## EXTRACT TO READ:
-*-
Human vision gives us a huge evolutionary advantage, at the cost of sustaining a brain powerful enough to interpret the vast amount of data it produces. Evolution’s frugal nature therefore led to the emergence of shortcuts in the visual-processing centres of our brains to cope with this data deluge. The photoreceptors in our eyes only report back to the brain when they detect a change in some feature of the visual scene, such as its contrast or luminance. Evolutionarily, it is far more important for us to be able to concentrate on the movement of a predator within a scene than to take repeated, indiscriminate inventories of the scene’s every detail. Recent research on human’s ability to recognize objects suggests that humans can gather useful data from a scene that is changing at rates of up to 1,000 times a second – a far higher rate than the 24, 30 or 60 frame/s that we use to represent movement on television or in movies.
A huge amount of useful information is encoded in these changes, which most fixed frame-rate cameras never even see due to their low sampling rates. Event-based sensing doesn’t use a fixed frame rate but instead relies upon each pixel to only report what it sees when it senses a significant change in its field of view. This approach reduces the amount of redundant data transmitted by the sensor, saving processing power, bandwidth, memory and energy. It enables sensors to be built with much higher dynamic ranges than is usually the case, because each pixel automatically adapts to the incident light. For this reason, event-based sensors aren’t restricted by high contrast in the scene such as a car’s headlights at night, in the way that a conventional sensor would be. And, event-based sensors allow to cost-effectively record events, that would otherwise require conventional cameras running at up to tens of thousands of frames per second.

The Prophesee event-based sensor has its output designed as a time-continuous data stream that represents a visual event as a sequence of addresses for each pixel that senses it. This spatio-temporal data stream provides a more direct way of representing dynamics and motion in the event sensor’s field of view than inferring it from frame-to-frame processing of a standard sensor’s output. These characteristics create opportunities to rethink today’s imaging and machine-vision data processing, and to address emerging computer-vision strategies, such as machine learning, in a new way.
Prophesee’s event-based approach to vision sensing means that vision system designers who want to capture fast events no longer need to make a tradeoff between running their cameras at high frame rates and dealing with large amounts of redundant data. The volume of data the sensor produces is now governed by the activity in its field of view, automatically adjusting as the scene conditions evolve. Looking at a static scene will generate no events, but if there is a burst of action, the camera adapts automatically to capture it instantly. This makes it easier and more cost effective to acquire and analyze very fast motion, even if it is interleaved with times or areas in which motion is absent.
-*-
## DATA:
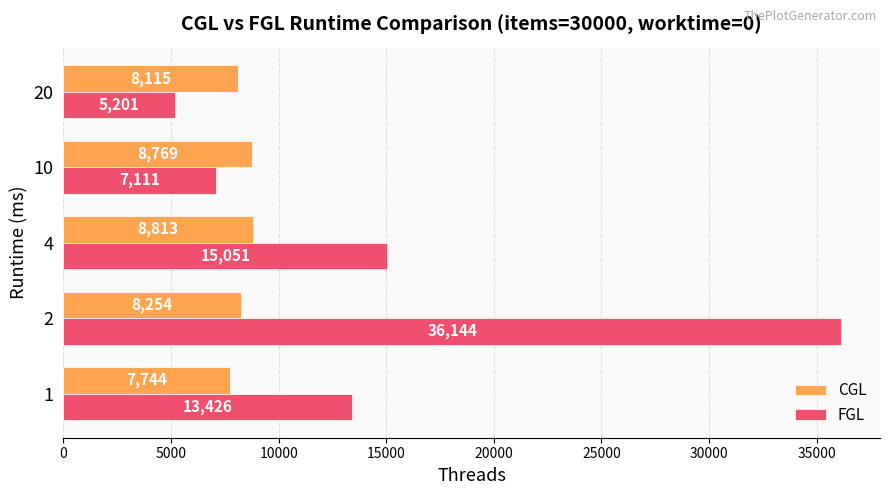

What is the sum of all FGL values?

76933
-*-
## WHAT IS BEING ASKED:
Please transcribe the stretch of the passage on event-based vision sensing from "Prophesee’s event-based approach" through "motion is absent.". The data has no connection to the passage on event-based vision sensing.

## TASK RESULT:
Prophesee’s event-based approach to vision sensing means that vision system designers who want to capture fast events no longer need to make a tradeoff between running their cameras at high frame rates and dealing with large amounts of redundant data. The volume of data the sensor produces is now governed by the activity in its field of view, automatically adjusting as the scene conditions evolve. Looking at a static scene will generate no events, but if there is a burst of action, the camera adapts automatically to capture it instantly. This makes it easier and more cost effective to acquire and analyze very fast motion, even if it is interleaved with times or areas in which motion is absent.